Figure 1. A systematic comparison of the eight clinical record datasets analyzed in this study

(A) The total number of records in each dataset, broken down by gender. Panels (B) and (C) display the average prevalence for the complex and Mendelian diseases across the 8 datasets. Using the superset of the discovered associations (based on the original 7 datasets, see Extended Experimental Procedures for details), we compared the number of association signals that were detected in each dataset independently, depicted as the percentage of all associations discovered in the union of the 7 datasets (excluding MED): (D) Mendelian-complex and (E) Mendelian-Mendelian associations. (F) The rank correlation among relative risk estimates (lower diagonal) and disease prevalence (upper diagonal) for each significantly comorbid complex-Mendelian disease pair across the eight distinct datasets. (G) Scatter plots depicting the relative risk correlations for three pairs of datasets, indicated using the colored boxes in panel F. See also Tables S2 and S3.

Figure 2. The significant comorbidity relationships among the complex and Mendelian disease pairs

Entries in the matrix indicate the log₁₀-transformed relative risk associated with each significantly comorbid complex-Mendelian disease pair. The complex phenotypes are grouped by our current understanding of their pathophysiology. The symbols ♂ and ♀ indicate male and female-specific diseases, respectively. The numerical values underlying each association are provided Table in S4. The statistical procedure for generating these values is outlined in Figure S1. See also Tables S1-S3.

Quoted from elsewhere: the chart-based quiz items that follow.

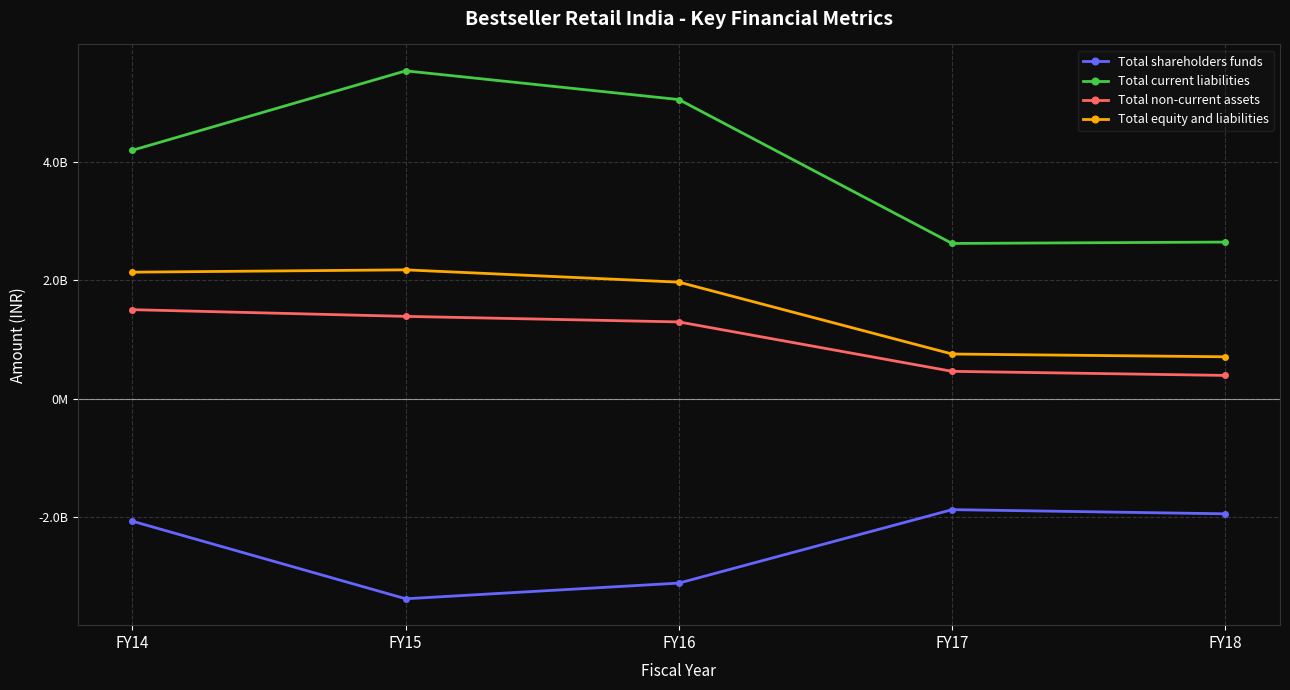

Is this an area chart (filled region under the line)?

No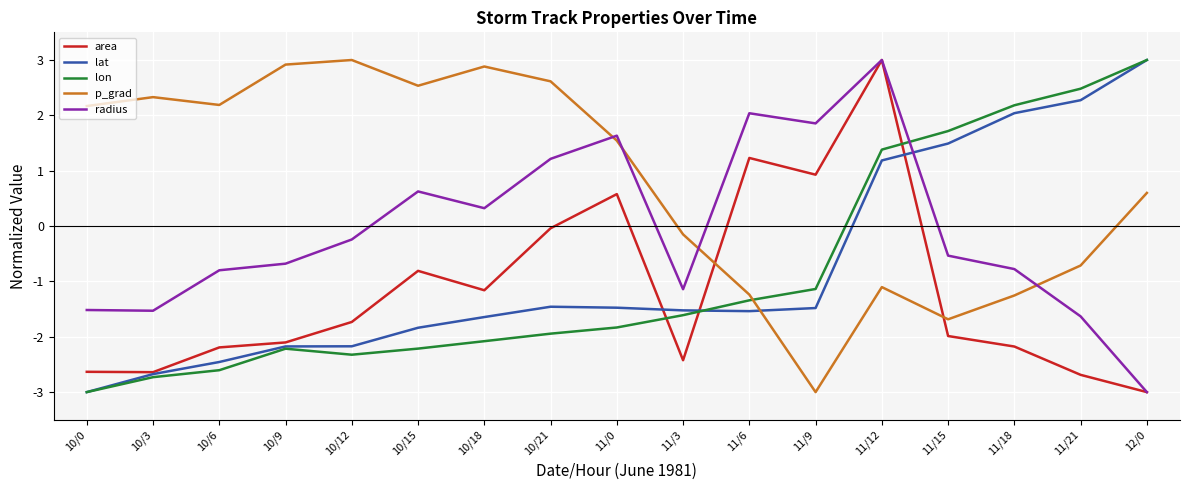

What is the minimum value shown in the chart?

-3.0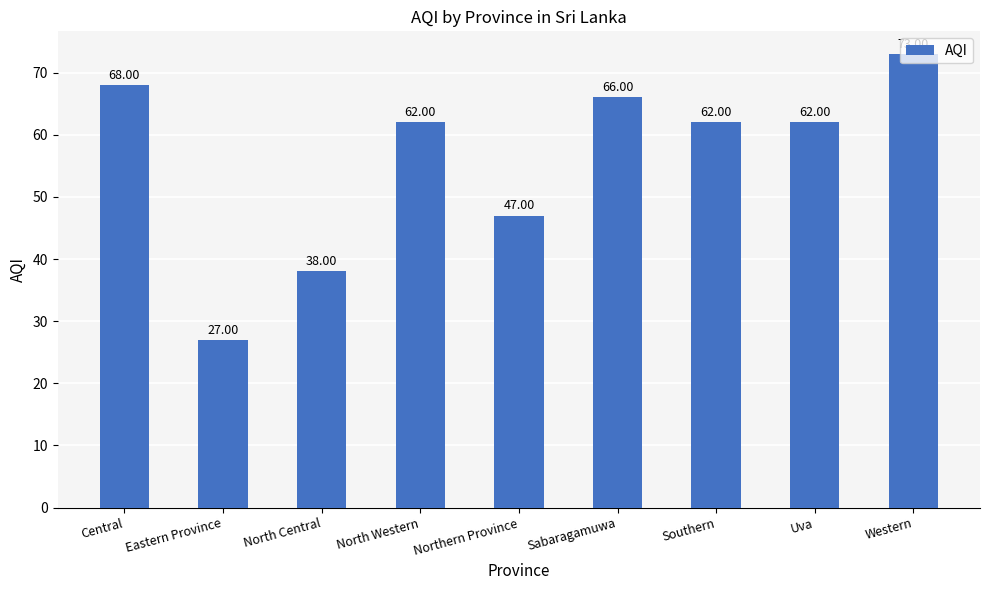

Does the chart contain any negative values?

No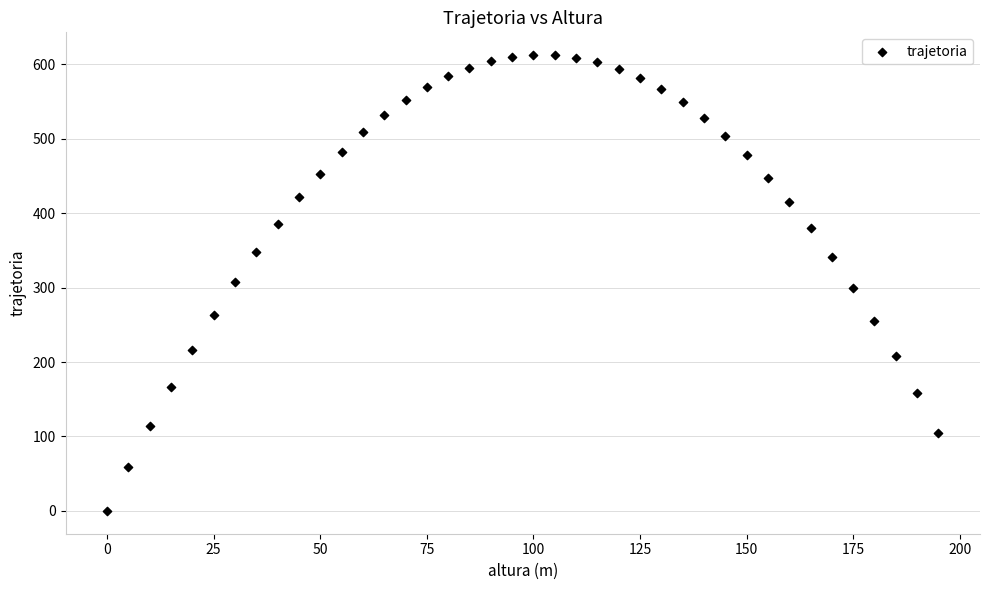

What is the range of X values (max minus min)?

195.0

Figure 3. Complex-Mendelian comorbidities provide unique insight into the etiology of complex diseases

(A) The data matrix from Figure 2 is re-ordered such that similar rows and columns are adjacent to one another (accomplished using greedy clustering). (B) The neighbor-joining tree for the complex phenotypes was constructed from the Euclidean distances among the relative risks displayed in Figure 2 and Panel A. The bootstrap numbers (10,000 replicates) over tree arcs indicate the reliability of the corresponding partitions, with 100 being the most reliable and 0 the least. The color of the tree labels is preserved with regard to the groupings of the phenotypes depicted in Figure 2. (C) Heat map comparing the qualities of fit for the two multi-locus genetic models discussed in the main text over a range of loci numbers. The value of the log₁₀-Bayes Factor indicates the support for the combinatorial model in comparison to the additive model. A log₁₀-Bayes Factor of 1 indicates that the combinatorial model is 10 times more likely than the heterogeneity model given the data. See Figure S3 for a graphical comparison of the model fits to the complex disease risk data. See also Table S2.

Figure 4. The significant comorbidity relationships detected among all pairs of Mendelian diseases

The upper diagonal of the matrix displays the log₁₀-transformed odds ratios for the significant associations, with gray-scale intensity indicating the effect size of the association. The lower diagonal displays the community structure determined using a network-clustering algorithm (Blondel et al., 2008), with each community corresponding to a unique color and associations between diseases within the same community colored accordingly. The numerical values underlying each association are provided in Table S5. The statistical procedure for generating these values is depicted in Figure S4. An unfiltered version of the matrix is displayed in Figure S5.